Streaming video provider, Ooyala has raised $35 million in new capital, with the lead investment coming from Telstra Applications and Ventures Group, a subsidiary of Australia’s largest telecommunications and information services company Telstra. Prior investors Sierra Ventures, Rembrandt Venture Partners and CID Group also participated in the funding round. The investment by Telstra serves several purposes. First, in Australia, Ooyala will allow Telstra to provide video entertainment without necessarily having to operate a traditional “cable TV” service, and make such services available on fixed or mobile networks.
In a sense, that is in line with other efforts by telcos to provide video entertainment without investing in traditional "home grown" video services. Many telcos have resold partner services, such as satellite TV offerings, to create triple play without creating a branded service "from scratch."
More recently, some telcos have started experimenting with offers based on streaming video, such as Hulu, as part of broadband access packages.

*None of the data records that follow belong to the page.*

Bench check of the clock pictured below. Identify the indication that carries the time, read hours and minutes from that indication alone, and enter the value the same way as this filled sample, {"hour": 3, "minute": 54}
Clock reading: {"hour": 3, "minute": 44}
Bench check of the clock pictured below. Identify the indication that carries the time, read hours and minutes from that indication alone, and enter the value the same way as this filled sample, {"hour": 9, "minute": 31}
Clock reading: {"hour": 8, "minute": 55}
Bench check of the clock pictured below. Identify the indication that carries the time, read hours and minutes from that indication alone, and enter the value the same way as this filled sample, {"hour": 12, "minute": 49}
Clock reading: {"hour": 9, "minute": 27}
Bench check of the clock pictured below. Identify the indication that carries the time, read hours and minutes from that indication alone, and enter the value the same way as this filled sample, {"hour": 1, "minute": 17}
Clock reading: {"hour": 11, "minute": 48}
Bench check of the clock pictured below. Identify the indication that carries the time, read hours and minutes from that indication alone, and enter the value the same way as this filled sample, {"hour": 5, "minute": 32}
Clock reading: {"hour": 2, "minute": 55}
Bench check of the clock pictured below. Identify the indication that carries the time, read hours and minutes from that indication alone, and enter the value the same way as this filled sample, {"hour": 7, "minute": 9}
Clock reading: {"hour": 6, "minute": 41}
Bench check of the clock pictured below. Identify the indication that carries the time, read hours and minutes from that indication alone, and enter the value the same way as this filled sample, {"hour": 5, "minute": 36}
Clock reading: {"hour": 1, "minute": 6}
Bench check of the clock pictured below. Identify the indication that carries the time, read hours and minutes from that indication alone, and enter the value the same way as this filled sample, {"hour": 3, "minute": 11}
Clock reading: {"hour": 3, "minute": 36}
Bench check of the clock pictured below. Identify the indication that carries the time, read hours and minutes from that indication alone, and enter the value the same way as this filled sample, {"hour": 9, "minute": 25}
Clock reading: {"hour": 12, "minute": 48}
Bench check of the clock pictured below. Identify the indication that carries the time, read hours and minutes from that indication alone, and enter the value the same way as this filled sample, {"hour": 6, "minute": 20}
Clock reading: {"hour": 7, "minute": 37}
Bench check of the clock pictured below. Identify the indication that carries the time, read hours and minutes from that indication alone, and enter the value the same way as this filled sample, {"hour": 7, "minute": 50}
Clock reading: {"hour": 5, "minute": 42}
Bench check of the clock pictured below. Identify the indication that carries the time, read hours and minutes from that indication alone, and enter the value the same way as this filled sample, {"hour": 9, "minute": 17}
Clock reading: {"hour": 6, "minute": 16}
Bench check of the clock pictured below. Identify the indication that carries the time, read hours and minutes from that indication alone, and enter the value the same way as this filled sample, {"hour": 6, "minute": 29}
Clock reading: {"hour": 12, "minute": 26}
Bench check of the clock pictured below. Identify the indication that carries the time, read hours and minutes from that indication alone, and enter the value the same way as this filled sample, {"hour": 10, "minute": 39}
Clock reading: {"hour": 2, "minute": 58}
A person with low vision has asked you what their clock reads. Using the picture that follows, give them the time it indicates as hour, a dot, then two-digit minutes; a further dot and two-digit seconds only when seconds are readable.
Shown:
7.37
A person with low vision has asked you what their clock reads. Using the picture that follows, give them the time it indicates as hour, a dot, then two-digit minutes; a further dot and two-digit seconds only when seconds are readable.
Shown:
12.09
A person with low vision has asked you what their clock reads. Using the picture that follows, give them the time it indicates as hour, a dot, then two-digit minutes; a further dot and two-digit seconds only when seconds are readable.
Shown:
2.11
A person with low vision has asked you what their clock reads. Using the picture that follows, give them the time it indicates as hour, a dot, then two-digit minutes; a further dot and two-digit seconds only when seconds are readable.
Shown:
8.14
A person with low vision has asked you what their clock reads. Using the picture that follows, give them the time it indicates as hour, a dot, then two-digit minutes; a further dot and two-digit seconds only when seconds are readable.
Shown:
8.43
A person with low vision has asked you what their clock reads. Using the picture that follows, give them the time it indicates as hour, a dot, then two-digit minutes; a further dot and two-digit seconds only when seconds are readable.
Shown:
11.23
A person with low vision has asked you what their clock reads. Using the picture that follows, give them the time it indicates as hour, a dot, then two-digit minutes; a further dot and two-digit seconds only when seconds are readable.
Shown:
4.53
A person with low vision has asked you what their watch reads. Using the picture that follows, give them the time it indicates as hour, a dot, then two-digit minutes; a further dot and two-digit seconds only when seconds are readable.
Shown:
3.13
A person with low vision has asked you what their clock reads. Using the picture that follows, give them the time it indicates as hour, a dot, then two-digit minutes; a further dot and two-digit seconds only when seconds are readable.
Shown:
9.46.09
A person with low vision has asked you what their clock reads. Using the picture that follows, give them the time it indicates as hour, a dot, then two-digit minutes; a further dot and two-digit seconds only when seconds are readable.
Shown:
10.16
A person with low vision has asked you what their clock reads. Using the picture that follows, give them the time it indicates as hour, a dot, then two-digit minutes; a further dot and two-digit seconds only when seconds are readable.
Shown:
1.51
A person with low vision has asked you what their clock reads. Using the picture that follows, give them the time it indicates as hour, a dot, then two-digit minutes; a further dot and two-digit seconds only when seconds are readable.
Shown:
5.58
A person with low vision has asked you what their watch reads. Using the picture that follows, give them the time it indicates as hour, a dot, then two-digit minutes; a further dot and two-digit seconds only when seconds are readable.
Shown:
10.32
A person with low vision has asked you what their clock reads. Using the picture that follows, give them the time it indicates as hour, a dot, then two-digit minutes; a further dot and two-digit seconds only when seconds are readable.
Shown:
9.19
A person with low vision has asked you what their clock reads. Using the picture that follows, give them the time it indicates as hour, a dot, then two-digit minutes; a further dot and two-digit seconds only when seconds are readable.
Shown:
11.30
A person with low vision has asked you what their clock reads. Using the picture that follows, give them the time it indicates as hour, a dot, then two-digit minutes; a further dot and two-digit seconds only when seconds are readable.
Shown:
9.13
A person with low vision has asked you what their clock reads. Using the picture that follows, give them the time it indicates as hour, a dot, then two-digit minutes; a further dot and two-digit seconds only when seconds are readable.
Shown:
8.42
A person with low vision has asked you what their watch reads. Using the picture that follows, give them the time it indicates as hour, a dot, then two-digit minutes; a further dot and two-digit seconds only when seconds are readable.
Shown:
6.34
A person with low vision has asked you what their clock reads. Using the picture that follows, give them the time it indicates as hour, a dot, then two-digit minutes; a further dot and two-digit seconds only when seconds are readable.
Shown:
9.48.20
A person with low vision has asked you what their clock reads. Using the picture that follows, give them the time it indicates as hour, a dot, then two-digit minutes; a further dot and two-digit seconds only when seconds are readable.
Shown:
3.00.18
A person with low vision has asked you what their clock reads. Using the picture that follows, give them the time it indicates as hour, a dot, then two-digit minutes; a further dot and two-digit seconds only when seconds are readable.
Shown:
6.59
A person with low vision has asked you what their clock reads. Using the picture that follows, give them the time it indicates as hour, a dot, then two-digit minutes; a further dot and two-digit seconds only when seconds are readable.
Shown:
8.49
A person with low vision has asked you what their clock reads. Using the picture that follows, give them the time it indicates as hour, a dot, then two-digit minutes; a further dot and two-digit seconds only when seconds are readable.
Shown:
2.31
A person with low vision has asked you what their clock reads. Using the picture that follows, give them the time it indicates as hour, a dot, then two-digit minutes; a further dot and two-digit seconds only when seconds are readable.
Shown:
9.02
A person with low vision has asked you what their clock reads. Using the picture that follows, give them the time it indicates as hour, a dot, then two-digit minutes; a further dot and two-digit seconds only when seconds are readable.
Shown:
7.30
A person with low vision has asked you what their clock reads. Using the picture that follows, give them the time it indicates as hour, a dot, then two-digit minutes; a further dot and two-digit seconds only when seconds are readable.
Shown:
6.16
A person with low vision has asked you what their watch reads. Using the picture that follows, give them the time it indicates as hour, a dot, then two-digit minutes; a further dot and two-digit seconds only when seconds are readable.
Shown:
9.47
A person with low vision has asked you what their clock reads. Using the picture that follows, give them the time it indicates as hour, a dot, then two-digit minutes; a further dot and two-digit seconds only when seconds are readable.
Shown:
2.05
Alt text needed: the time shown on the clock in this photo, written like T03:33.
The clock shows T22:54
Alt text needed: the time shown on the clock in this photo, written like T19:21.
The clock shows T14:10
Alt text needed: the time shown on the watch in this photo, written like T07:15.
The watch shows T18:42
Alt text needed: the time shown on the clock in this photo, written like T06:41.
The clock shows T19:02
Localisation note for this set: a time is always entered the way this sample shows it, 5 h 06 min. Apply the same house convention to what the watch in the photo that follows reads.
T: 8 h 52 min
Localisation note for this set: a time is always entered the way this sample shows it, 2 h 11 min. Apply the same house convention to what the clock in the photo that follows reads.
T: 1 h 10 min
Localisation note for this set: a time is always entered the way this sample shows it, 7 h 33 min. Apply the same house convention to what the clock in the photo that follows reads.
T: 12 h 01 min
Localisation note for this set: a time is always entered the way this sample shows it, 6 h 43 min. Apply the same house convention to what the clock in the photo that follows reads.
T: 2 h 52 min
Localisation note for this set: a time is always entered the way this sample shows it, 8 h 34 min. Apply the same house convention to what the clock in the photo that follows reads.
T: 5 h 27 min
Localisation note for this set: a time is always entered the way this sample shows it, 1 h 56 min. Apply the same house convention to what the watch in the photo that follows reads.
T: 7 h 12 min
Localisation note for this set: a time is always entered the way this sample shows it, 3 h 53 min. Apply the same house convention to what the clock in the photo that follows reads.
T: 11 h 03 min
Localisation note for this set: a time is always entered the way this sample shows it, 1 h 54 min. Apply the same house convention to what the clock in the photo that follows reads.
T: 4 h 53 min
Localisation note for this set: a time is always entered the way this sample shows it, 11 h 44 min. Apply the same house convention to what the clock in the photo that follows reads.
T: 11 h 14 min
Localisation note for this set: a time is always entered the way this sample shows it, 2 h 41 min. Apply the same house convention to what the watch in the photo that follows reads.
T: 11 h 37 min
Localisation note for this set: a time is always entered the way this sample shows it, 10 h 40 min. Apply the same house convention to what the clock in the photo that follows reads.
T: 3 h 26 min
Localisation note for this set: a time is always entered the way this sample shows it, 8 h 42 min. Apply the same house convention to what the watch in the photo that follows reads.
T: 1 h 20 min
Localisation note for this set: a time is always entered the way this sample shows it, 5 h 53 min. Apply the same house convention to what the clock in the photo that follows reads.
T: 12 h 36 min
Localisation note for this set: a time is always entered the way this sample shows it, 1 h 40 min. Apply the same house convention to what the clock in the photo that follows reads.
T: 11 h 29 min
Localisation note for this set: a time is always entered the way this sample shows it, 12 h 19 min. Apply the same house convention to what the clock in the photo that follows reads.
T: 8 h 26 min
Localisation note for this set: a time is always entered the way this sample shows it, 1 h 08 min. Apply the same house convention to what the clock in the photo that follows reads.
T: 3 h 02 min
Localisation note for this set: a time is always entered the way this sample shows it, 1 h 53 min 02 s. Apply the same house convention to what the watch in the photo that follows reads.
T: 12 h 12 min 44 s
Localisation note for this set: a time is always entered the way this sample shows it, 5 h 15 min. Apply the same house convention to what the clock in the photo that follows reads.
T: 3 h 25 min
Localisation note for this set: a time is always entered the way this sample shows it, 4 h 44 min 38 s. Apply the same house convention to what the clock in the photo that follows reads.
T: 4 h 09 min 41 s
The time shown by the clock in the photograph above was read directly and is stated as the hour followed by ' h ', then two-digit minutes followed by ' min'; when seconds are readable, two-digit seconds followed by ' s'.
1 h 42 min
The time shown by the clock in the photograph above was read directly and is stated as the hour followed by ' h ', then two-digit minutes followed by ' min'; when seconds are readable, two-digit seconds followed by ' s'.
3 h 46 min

The Ooyala investment gives Telstra more revenue upside in the over the top video apps space, potentially important in the future if and when online video really starts to erode traditional subscription TV revenue.
Telstra and Ooyala apparently have not finalized thecommercial agreement, but it is expected that Telstra will become a major Ooyala customer and reseller, deploying Ooyala software, analytics and service offerings throughout Australia.
But there are other angles. One advantage of over the top applications and services, when offered by service providers, is that such services often can be sold and leveraged on a global basis, and not simply within the traditional cable or telco service boundaries.
That doesn’t mean that Telstra will attempt to do so, but its ownership in Ooyala means it will profit as Ooyala can do so.
So it is that Ooyala will use the new capital to fuel its market momentum with cable TV providers and TV programmers. Ooyala also expects to expand operations outside of the United States, building on its existing footprint in Europe, Asia, Australia and Latin America. Over half of Ooyala’s business is outside the United States.